Saved data entries:
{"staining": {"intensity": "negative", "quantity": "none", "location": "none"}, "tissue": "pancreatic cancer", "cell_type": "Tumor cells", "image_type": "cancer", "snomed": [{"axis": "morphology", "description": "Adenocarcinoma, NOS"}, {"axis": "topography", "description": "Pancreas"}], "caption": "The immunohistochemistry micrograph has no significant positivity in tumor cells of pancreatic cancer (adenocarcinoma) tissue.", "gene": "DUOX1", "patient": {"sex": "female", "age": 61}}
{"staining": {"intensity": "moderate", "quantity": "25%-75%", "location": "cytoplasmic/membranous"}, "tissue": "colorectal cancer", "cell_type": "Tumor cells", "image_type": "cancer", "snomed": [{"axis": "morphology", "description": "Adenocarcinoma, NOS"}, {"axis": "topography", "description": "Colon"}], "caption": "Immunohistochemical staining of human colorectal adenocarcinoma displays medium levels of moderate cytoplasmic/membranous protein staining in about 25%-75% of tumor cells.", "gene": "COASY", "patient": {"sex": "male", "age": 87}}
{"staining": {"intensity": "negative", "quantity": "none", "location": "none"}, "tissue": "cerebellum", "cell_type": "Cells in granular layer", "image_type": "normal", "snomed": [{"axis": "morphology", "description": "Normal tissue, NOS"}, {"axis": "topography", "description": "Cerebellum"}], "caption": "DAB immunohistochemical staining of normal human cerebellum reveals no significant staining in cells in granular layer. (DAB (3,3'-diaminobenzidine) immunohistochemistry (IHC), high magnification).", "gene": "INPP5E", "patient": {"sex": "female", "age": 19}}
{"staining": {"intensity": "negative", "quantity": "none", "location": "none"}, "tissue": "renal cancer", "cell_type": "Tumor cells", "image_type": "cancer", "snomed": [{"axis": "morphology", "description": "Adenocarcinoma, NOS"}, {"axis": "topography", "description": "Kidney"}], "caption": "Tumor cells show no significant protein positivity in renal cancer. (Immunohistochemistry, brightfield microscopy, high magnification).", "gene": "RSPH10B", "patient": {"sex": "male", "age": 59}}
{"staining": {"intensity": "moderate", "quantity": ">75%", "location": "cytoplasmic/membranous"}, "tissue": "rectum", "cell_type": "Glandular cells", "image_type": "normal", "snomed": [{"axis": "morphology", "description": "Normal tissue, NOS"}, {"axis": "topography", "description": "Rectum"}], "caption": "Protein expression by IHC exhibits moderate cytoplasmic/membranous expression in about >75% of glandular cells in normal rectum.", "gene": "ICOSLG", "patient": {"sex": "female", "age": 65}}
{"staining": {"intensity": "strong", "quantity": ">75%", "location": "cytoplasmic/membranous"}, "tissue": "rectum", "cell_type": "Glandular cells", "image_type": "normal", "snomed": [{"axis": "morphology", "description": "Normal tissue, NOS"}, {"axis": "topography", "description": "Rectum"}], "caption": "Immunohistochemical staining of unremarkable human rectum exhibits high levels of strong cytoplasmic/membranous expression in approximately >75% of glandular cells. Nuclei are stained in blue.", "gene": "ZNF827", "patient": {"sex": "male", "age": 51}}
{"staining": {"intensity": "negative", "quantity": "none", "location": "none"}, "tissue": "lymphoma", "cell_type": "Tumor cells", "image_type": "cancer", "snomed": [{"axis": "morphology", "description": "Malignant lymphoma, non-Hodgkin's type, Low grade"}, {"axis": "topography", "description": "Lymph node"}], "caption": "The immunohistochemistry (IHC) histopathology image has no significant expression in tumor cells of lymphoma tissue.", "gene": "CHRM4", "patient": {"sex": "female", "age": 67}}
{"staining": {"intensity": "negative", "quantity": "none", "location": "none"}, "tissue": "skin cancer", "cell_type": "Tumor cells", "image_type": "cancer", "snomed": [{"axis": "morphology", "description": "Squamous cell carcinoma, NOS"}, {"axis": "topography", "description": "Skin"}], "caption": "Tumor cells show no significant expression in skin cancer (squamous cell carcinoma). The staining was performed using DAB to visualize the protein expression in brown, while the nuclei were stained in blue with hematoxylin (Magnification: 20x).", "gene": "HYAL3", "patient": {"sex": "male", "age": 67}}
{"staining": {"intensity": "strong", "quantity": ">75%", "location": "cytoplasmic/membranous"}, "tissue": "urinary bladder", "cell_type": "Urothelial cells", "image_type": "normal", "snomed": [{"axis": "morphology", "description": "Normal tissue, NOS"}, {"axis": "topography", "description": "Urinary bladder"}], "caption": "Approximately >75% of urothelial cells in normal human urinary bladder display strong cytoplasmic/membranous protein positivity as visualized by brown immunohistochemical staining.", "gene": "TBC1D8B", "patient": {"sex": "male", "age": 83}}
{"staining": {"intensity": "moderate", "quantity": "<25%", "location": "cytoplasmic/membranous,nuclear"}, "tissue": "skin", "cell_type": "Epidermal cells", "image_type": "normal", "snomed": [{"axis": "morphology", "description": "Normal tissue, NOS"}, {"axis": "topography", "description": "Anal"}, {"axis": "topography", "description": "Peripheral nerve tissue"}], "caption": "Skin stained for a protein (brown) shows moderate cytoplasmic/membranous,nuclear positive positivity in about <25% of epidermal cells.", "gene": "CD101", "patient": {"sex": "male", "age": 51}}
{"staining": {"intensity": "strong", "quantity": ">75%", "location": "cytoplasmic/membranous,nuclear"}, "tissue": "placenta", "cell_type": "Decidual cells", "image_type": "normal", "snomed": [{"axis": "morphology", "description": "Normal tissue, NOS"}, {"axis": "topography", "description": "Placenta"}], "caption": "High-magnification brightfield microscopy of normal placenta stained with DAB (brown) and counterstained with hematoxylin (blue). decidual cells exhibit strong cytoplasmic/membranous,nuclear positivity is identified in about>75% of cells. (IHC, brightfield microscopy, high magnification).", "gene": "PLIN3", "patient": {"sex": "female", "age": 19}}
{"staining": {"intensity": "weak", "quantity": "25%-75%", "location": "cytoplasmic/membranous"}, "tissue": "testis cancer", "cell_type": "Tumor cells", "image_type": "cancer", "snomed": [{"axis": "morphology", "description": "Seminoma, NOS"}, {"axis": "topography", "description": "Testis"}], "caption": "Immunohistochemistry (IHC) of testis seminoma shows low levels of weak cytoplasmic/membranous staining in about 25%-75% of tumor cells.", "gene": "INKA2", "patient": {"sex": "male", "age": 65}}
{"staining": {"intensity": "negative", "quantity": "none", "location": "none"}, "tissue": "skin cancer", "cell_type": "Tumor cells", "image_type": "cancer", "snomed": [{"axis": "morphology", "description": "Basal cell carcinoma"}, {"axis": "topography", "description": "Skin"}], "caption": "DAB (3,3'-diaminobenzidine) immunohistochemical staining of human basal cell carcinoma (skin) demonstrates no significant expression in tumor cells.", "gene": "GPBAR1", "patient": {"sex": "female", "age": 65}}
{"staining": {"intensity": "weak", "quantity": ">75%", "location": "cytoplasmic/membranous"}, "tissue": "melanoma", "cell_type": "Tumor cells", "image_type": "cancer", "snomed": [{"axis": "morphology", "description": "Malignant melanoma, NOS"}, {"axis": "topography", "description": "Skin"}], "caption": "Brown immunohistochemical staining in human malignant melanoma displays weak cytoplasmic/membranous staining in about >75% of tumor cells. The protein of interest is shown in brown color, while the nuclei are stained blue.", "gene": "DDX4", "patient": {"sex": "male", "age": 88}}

▸ **What is being asked**: Transcribe the records above exactly, beginning at the line that contains "non-Hodgkin's type, Low" and ending with the line that contains "of urothelial cells", both included, and nothing else.

▸ **Solution to the problem**:
{"staining": {"intensity": "negative", "quantity": "none", "location": "none"}, "tissue": "lymphoma", "cell_type": "Tumor cells", "image_type": "cancer", "snomed": [{"axis": "morphology", "description": "Malignant lymphoma, non-Hodgkin's type, Low grade"}, {"axis": "topography", "description": "Lymph node"}], "caption": "The immunohistochemistry (IHC) histopathology image has no significant expression in tumor cells of lymphoma tissue.", "gene": "CHRM4", "patient": {"sex": "female", "age": 67}}
{"staining": {"intensity": "negative", "quantity": "none", "location": "none"}, "tissue": "skin cancer", "cell_type": "Tumor cells", "image_type": "cancer", "snomed": [{"axis": "morphology", "description": "Squamous cell carcinoma, NOS"}, {"axis": "topography", "description": "Skin"}], "caption": "Tumor cells show no significant expression in skin cancer (squamous cell carcinoma). The staining was performed using DAB to visualize the protein expression in brown, while the nuclei were stained in blue with hematoxylin (Magnification: 20x).", "gene": "HYAL3", "patient": {"sex": "male", "age": 67}}
{"staining": {"intensity": "strong", "quantity": ">75%", "location": "cytoplasmic/membranous"}, "tissue": "urinary bladder", "cell_type": "Urothelial cells", "image_type": "normal", "snomed": [{"axis": "morphology", "description": "Normal tissue, NOS"}, {"axis": "topography", "description": "Urinary bladder"}], "caption": "Approximately >75% of urothelial cells in normal human urinary bladder display strong cytoplasmic/membranous protein positivity as visualized by brown immunohistochemical staining.", "gene": "TBC1D8B", "patient": {"sex": "male", "age": 83}}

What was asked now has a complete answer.